Ainda segundo o estudante, as ofensas partiram de torcedores da equipe adversária, de uma escola privada de São Luís. Nas redes sociais, a escola Upaon-Açu se manifestou sobre o caso e disse que os árbitros que conduziram a partida disseram não ter ouvido qualquer falas discriminatórias de ambas as torcidas, mas que vai acompanhar o caso até que tudo seja esclarecido. Já a direção do Iema repudiou o preconceito sofrido pelo aluno.
Após a repercussão do caso, muita gente usou as redes sociais para reagir pedindo punição dos envolvidos. Segundo a Comissão de Promoção de Igualdade Racial da Ordem dos Advogados do Brasil Seccional Maranhão (OAB-MA), que acompanha o caso, situações de racismo sofridas em ambientes escolares de São Luís cresceram. Em menos de um mês já foram registradas três ocorrências.

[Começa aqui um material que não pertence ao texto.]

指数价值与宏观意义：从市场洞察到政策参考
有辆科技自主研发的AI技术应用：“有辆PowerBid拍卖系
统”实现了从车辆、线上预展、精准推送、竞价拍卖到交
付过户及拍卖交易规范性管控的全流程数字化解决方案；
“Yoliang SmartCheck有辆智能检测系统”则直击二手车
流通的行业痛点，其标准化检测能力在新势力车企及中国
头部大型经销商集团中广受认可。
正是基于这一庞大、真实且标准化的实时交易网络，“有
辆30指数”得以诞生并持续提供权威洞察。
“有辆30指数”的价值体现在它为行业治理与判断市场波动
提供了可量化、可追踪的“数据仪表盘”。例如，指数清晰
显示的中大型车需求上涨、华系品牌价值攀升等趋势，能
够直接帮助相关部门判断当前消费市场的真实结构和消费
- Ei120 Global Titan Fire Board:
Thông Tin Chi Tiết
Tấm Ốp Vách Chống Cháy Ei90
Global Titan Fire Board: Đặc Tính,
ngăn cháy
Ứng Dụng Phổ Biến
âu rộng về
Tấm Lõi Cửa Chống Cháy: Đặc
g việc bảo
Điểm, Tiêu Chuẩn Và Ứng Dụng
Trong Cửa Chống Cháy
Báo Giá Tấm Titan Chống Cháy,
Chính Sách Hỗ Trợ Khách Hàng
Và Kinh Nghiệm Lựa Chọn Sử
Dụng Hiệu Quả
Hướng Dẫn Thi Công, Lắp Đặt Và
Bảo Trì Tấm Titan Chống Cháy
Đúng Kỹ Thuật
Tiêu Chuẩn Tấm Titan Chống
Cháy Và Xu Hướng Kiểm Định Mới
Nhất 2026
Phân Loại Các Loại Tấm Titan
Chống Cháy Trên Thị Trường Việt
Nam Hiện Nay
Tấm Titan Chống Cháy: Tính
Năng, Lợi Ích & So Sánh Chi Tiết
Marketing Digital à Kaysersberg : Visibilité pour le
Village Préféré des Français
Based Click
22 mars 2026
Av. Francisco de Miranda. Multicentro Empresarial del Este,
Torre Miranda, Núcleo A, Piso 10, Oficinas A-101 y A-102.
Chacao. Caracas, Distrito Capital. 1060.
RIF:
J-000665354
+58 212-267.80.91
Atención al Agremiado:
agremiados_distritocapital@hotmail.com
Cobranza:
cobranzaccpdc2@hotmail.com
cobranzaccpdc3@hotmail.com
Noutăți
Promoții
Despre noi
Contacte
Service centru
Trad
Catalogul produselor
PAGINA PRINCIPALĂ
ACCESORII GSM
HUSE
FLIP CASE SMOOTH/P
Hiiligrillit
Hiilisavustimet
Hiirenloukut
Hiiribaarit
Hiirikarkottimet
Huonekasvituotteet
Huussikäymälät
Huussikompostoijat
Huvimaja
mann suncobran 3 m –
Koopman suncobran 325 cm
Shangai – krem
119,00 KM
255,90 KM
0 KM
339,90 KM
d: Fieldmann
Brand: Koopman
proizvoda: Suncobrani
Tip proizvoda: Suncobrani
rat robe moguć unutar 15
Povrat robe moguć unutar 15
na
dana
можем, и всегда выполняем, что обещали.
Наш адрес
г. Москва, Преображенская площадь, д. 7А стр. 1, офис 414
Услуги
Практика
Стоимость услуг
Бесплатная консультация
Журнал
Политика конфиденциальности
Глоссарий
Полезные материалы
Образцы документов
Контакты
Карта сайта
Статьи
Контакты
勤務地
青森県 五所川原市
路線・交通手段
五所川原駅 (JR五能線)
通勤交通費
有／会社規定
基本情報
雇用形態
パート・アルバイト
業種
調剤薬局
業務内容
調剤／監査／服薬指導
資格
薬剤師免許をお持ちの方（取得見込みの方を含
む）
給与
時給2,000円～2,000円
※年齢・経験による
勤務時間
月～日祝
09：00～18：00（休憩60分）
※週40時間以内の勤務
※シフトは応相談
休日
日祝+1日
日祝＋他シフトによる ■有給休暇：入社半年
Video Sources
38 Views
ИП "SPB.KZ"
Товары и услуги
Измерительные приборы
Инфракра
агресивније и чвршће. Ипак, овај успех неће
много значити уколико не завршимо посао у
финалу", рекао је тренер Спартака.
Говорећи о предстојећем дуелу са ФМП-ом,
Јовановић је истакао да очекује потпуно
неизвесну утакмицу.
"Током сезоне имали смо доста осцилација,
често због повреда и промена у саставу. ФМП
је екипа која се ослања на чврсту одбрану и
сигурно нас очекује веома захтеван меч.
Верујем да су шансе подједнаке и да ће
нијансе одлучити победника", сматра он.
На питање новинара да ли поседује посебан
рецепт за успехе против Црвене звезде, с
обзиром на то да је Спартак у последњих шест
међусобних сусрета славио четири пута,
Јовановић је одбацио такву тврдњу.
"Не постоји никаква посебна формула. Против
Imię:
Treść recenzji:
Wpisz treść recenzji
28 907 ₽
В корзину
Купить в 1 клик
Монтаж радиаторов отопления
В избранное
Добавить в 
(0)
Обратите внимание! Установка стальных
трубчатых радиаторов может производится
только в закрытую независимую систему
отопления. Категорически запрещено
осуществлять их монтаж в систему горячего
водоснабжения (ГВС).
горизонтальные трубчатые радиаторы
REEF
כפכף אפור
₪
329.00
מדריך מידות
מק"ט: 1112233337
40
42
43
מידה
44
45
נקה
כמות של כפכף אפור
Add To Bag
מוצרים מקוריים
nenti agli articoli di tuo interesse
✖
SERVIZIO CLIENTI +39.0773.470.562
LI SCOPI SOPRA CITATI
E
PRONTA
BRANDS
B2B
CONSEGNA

“Nós temos vivenciado esses casos de racismo reiteradamente em rede pública escolar, e aí nos dialogaremos com os gestores, mas não exime escolas e instituições privadas também do fomento dessa política, porque a partir do momento que eu tenho uma construção coletiva, um evento, e pessoas se sentem legitimizadas a agredir o outro em razão da sua raça, cor, etnia ou procedência nacional, isso é racismo”, explica Caroline Caetana, da Comissão Igualdade Racial da OAB-MA.
Em nota, a Secretaria Municipal de Desportos e Lazer (Semdel) condenou o ataque sofrido pelo estudante da escola pública e disse que o caso está sendo apurado.
“Ao tomarmos conhecimento do episódio que aconteceu no dia 21, no domingo, na quadra esportiva, durante os nossos jogos, logo acionamos a coordenação geral dos Jogos Escolares Ludovicenses e prontamente entramos em contato com a coordenação disciplinar e educacional dos jogos para que façamos uma reunião na sexta-feira com todos os envolvidos no episódio, com os representantes das escolas, com os árbitros e o coordenador da praça esportiva para apurarmos o caso”, afirmou Romário Barros, secretário de Desporto e Lazer de São Luís.
Nas redes sociais, o governador do Maranhão, Carlos Brandão (PSB) também se manifestou sobre o caso. Ele disse que presta assistência ao aluno que sofreu os ataques e segue no combate à discriminação étnico-racial.

Caso Vini Jr
Também no domingo, o jogador brasileiro Vinicius Junior foi vítima — mais uma vez — de racismo na Espanha. O jogo entre Valencia e Real Madrid, pela 35ª rodada do Campeonato Espanhol, foi interrompido no segundo tempo após parte da torcida presente no estádio Mestalla chamar o brasileiro de “macaco”. A partida acabou com vitória do Valencia por 1 a 0.
Diante da onda de indignação com os insultos racistas proferidos contra o jogador Vinicius Jr, a polícia espanhola deteve na terça-feira (23) sete pessoas suspeitas de crimes de injúria racial e ódio contra o brasileiro.
Os ataques racistas a Vinicius Jr são um “lembrete gritante” do racismo que ainda existe no esporte, disse na quarta-feira (24) o alto comissário da Organização das Nações Unidas (ONU) para os Direitos Humanos, Volker Türk.
Turk pediu às entidades organizadoras de eventos esportivos mais estratégias para prevenir e combater episódios de racismo. Pediu que os governos também se envolvam. “E precisamos começar ouvindo esportistas afrodescendentes”, disse.
Segundo um levantamento do Observatório da Discriminação Racial do Futebol, o Brasil viveu um aumento no número de ocorrências de racismo no ano passado. Em 2021, o Observatório registrou 64 situações de racismo. Já em 2022, foram comprovadas 90 situações – um aumento de 40%. A alta se dá porque os atletas têm tomado consciência da necessidade de se fazer denúncias contra as ofensas.